Spikes in market volatility have traditionally provided a good buying opportunity for US stocks, Credit Suisse (CS) says.
That may come as welcome relief to investors following after the jitters on global markets last week, when a sharp spike in the Cboe VIX Volatility Index (VIX) got plenty of attention.
Specifically, there were concerns that investment strategies based on shorting the VIX would have to be unwound, which could exacerbate losses.
But according to CS, a little bit of volatility is actually a good thing.
“History shows that investing following spikes in volatility tends to lead to above average returns for the S&P 500 in subsequent months,” the analysts said.
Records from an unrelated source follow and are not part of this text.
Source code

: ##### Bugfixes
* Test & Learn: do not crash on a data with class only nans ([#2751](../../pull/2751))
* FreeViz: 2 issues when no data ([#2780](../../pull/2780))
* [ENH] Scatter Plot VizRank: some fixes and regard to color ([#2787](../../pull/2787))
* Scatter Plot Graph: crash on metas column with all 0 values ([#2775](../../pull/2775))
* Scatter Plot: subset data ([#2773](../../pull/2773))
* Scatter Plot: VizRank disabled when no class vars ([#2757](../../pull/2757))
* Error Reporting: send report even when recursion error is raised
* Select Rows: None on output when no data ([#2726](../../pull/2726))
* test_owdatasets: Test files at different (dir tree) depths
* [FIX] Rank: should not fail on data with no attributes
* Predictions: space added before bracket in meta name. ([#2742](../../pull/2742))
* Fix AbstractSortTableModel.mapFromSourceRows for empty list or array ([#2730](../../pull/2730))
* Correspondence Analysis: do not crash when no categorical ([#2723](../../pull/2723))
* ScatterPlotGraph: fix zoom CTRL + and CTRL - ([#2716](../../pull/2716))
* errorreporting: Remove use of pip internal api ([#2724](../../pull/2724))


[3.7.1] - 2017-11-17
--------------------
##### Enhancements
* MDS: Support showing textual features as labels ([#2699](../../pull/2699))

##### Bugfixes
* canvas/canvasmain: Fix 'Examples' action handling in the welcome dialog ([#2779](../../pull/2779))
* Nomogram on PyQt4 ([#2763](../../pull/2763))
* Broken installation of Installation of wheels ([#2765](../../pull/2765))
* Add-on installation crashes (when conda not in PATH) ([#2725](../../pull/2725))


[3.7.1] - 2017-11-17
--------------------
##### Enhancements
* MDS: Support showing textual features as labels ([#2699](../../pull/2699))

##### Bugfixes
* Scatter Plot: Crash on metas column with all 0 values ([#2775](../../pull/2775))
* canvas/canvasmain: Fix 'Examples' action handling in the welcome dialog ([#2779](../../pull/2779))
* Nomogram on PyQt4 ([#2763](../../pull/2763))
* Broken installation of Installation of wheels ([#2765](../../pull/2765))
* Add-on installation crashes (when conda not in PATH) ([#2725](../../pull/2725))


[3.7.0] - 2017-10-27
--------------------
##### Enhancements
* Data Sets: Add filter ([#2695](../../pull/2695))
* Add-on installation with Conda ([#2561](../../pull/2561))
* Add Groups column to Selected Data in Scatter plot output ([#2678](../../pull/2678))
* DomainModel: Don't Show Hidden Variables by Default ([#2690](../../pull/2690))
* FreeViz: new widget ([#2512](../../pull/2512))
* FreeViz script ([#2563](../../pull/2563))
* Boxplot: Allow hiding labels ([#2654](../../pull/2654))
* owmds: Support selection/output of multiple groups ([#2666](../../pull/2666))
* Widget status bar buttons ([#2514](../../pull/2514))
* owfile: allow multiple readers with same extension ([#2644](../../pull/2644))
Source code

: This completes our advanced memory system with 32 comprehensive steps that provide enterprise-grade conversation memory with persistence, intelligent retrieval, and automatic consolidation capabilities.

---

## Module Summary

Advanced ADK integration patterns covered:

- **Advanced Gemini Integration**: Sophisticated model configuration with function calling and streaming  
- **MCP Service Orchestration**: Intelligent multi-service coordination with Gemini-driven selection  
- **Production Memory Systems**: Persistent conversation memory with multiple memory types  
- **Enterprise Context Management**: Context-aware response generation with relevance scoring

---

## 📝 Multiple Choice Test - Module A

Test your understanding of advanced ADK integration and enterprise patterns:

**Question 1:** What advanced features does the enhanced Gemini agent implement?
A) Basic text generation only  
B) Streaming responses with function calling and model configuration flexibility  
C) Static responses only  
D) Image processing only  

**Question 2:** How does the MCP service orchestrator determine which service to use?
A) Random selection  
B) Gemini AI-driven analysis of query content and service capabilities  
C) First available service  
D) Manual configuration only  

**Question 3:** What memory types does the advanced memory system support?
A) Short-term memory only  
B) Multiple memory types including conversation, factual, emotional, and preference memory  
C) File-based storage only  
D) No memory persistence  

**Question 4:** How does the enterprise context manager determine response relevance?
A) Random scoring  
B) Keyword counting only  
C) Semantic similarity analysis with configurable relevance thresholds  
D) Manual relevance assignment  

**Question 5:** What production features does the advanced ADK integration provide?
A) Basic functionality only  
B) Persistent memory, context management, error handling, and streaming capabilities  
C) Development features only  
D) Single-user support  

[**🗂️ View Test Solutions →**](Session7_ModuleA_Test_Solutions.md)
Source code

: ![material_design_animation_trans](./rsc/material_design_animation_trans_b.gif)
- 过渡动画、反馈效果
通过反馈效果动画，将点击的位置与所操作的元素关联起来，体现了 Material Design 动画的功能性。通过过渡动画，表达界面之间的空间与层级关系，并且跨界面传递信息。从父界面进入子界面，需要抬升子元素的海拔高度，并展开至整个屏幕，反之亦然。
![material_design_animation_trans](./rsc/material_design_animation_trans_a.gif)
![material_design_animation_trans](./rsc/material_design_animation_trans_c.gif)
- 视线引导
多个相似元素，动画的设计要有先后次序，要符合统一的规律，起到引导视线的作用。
In the wake of Monday night’s stock selloff, the VIX rose from historic lows of around 10 to briefly eclipse a reading of 50, before closing the week at 29.06.
And Credit Suisse says that when the VIX rises above 20, stocks typically book in gains of around 6% over the following three months:
The VIX measures the degree of market moves in US stocks — either up or down — and is often used as the basis for trading strategies among professional investors.
As US stocks enjoyed steady growth throughout the course of 2017, the VIX consistently traded at or near all-time lows.
In that environment, basing trades on shorting the VIX index provided an easy way to make money.
But some investors got caught out last week when two investment vehicles linked to shorting the VIX imploded on Tuesday, losing almost $US3 billion in value.
And while the CS analysts highlighted a buying opportunity in the table above, the bank has also shown a fondness for shorting the VIX.
One of the two short-VIX investments was an Exchange Traded Note (ETN) run by Credit Suisse called the VelocityShares Daily Inverse VIX Short-Term ETN, or XIV for short.
In the wake of last week’s crash, CS subsequently announced that it plans to wind up the XIV by February 20.